The signing ceremony of the United Nations Charter
in San Francisco was, in a sense, a universal pledge to
renounce the use of force, to embrace peaceful coexistence
and to shun the power politics of blackmail and hegemony.
Regardless, the world continued to live thereafter in an
environment that differed from the vision of the founding
fathers of the United Nations. The intense bipolar strife that
followed plunged the world in the maelstrom of a cold war
that lasted for some five decades and spawned numerous
regional conflicts with which the United Nations dealt
within the constraints imposed by big Power rivalries. The
inability to act was not due to impotence on the part of the
United Nations but was the direct result of that bipolar
rivalry. Notwithstanding, the Organization did manage to
demonstrate its effectiveness in many a peace-keeping
operation it undertook over the past decades and did
manage to pacify many a volatile area.
In point of fact, experience has shown, over the past
few decades, that the presence of the United Nations in the
areas of tension did prevent the eruption of conflict and war
in several flash points while its absence increased the
chances of war. In all this, the United Nations has been a
true reflection of the will of its Member States and, during
the cold war, it provided a war-prevention mechanism by
creating buffer zones between the belligerents. It was
effective in containing tensions and in creating a climate of
peaceful negotiation.
Over the years, the United Nations system has
developed an array of effective and credible mechanisms,
and gained wide-ranging experience and undoubted
credibility that are employed to the common benefit of
mankind. Over the past 50 years, since the adoption of its
Charter, the United Nations has worked consistently to
give real meaning to the dream of peoples all over the
world, that of saving
“succeeding generations from the scourge of war,
which ... has brought untold sorrow to mankind” —
as expressed in the opening paragraph of the Charter. In
large measure, the United Nations has lived up to its
initial commitment.
Once the cold-war chapter was closed, the world
started to edge towards rapprochement and meaningful
dialogue. Once the arms race ended, an intense
development-race started. The territorial-gains mentality
gave way to a new commitment to intensive human
development. Thus the new challenge facing our world
now is the fulfilment of the immediate concerns of the
human person and his or her right to live in dignity.

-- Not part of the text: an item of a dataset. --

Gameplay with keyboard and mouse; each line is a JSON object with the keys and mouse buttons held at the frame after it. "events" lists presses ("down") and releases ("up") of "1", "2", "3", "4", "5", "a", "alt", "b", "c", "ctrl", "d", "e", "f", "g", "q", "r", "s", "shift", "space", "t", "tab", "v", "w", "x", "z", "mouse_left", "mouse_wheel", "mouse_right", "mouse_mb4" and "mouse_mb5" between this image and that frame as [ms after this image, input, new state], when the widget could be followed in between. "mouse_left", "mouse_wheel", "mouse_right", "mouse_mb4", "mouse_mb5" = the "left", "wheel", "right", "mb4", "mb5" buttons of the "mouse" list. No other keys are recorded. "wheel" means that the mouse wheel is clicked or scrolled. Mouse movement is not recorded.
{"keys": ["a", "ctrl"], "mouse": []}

The world was an arena of rivalry between the
super-Powers; now it has become a vast battlefield in the
war against poverty and backwardness. The world was a
battleground for fighting between various blocs in
different regions; now many regions are closing ranks in
a common effort to combat illiteracy and want. While the
world was the theatre of many a battle, now the world
has but one battle, that of trying to break loose from the
grip of underdevelopment and backwardness.
We in Kuwait were in the forefront of donors for
development. The volume of assistance we offered was
the highest, in terms of gross national product, because
we wanted to live in a world dominated by justice, a
world whose hallmark is human compassion, a world in
which the privileged will reach out towards the
underprivileged without strings attached.
Along these lines, Kuwait welcomes the trend
towards the consolidation of relations between members
of the family of nations on the basis of equality. We are
part of a common effort to eliminate tensions. We rely on
the collective will of nations to suppress aggression, and
on global cooperation to confront underdevelopment.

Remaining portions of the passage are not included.